● TASK 1
Answer these questions from the OPC modeling passage, each on its own line:
(a) What does m represent in [Equation 1]?
(b) Which value is the sixth simulation CD value SCD6 evaluated against?
(c) Which model is adopted when the cost function value of the second OPC model is smaller than that of the third OPC model?
● TASK 2
From the OPC modeling passage, list every symbol that the sentence introducing [Equation 1] defines, along with its stated meaning.
● TASK 3
Resume the OPC modeling passage after its final sentence and carry on in the same technical style.

The first contour C1 in the sixth evaluation line EL6 may have a sixth simulation CD value SCD6. The sixth simulation CD value SCD6 in the sixth evaluation line EL6 of the first contour C1 may be evaluated using the sixth target CD value TCD6 in the sixth measurement line ML6 of the target pattern TP. The sixth simulation CD value SCD6 may be evaluated as compared with the sixth target CD value TCD6. For example, a difference between the sixth simulation CD value SCD6 and the sixth target CD value TCD6 may be calculated.

The OPC modeling may be repeatedly performed using the plurality of simulation CD values SCD1 to SCD6 and the plurality of target CD values TCD1 to TCD6. For example, the OPC modeling may be repeatedly performed until a difference between the simulation CD values SCD1 to SCD6 and the target CD values TCD1 to TCD6 reaches a minimum.

For example, the OPC modeling may be repeatedly performed using [Equation 1]. [Equation 1] represents a cost function using the difference between the simulation CD values SCD1 to SCD6 and the target CD values TCD1 to TCD6, wherein Wx represents a Target CD value, y represents a simulation CD value, and m represents the number of evaluation points.

$\begin{matrix} COST = \frac{1}{m} \sum_{i = 1}^{m} {(W x^{i} - y^{i})}^{2} & [Equation 1] \end{matrix}$

The OPC modeling may be repeatedly performed until a function value of the cost function for the simulation CD values SCD1 to SCD6 and the target CD values TCD1 to TCD6 reaches a minimum. Alternatively, the OPC modeling may be repeatedly performed such that an OPC model corresponding to the case that the function value of the cost function for the simulation CD values SCD1 to SCD6 and the target CD values TCD1 to TCD6 is smaller than a threshold value (e.g., set by a user) is output.

In these cases, repeatedly performing the OPC modeling may include correcting a previously modeled OPC model. For example, a first OPC model that is primarily generated may be corrected to secondarily generate a second OPC model. In this case, when a cost function value of the first OPC model is greater than that of the second OPC model, the second OPC model may be adopted. Likewise, the second OPC model may be corrected to generate a third OPC model, and in this case, when a cost function value of the third OPC model is smaller than that of the second OPC model, the third OPC model may be adopted. On the other hand, when the cost function value of the second OPC model is smaller than that of the third OPC model, the second OPC model not the third OPC model may be adopted.

For example, referring to FIGS. 2 to 4, when a cost function value of the first OPC model for extracting the first contour C1 is greater than a threshold value, the first OPC model may be corrected so that the second OPC model for extracting a second contour C2 may be generated.

When a cost function value for the first to sixth simulation CD values SCD1′ to SCD6′ of the first contour C1 extracted from the first OPC model and the first to sixth target CD values TCD1 to TCD6 of the SEM image SEM is greater than a preset threshold value, the second OPC model from which the first OPC model is corrected may be generated.

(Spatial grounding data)
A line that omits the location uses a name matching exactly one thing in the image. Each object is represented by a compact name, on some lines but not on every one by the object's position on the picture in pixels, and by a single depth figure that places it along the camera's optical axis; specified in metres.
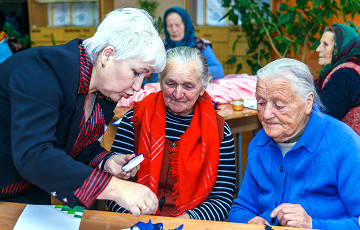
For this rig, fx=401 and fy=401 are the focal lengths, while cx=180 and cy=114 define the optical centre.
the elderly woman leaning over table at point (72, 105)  1.05
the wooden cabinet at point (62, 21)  6.65
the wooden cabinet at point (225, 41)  6.12
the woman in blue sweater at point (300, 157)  1.47
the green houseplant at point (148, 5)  6.12
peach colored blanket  3.07
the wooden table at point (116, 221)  1.25
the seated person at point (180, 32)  4.16
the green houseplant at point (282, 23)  4.63
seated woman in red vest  1.91
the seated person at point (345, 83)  2.72
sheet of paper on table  1.22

● ANSWER SECTION 1
(a) The number of evaluation points.
(b) The sixth target CD value TCD6 in the sixth measurement line ML6 of the target pattern TP.
(c) The second OPC model.

● ANSWER SECTION 2
Wx: a target CD value
y: a simulation CD value
m: the number of evaluation points

● ANSWER SECTION 3
Similarly, when a cost function value for the first to sixth simulation CD values SCD1′ to SCD6′ of the second contour C2 extracted from the second OPC model and the first to sixth target CD values TCD1 to TCD6 of the SEM image SEM is greater than the preset threshold value, the second OPC model may be corrected.

The OPC modeling may include fitting for the plurality of evaluation points. The OPC model may be fitted in each of the first to sixth evaluation lines EL1 to EL6. For example, the first simulation CD value SCD1 of the first evaluation line EL1 may be compared with the first target CD value TCD1 of the first measurement line ML1 so that the OPC model may be corrected to change the CD value of the first evaluation line EL1. The second simulation CD value SCD2 of the second evaluation line EL2 may be compared with the second target CD value TCD2 of the second measurement line ML2 so that the OPC model may be corrected to change the CD value of the second evaluation line EL2. That is, the OPC model may be fitted using each of the first to sixth target CD values TCD1 to TCD6 measured in the SEM image SEM and the first to sixth simulation CD values SCD1′ to SCD6′ of the first contour C1 corresponding thereto.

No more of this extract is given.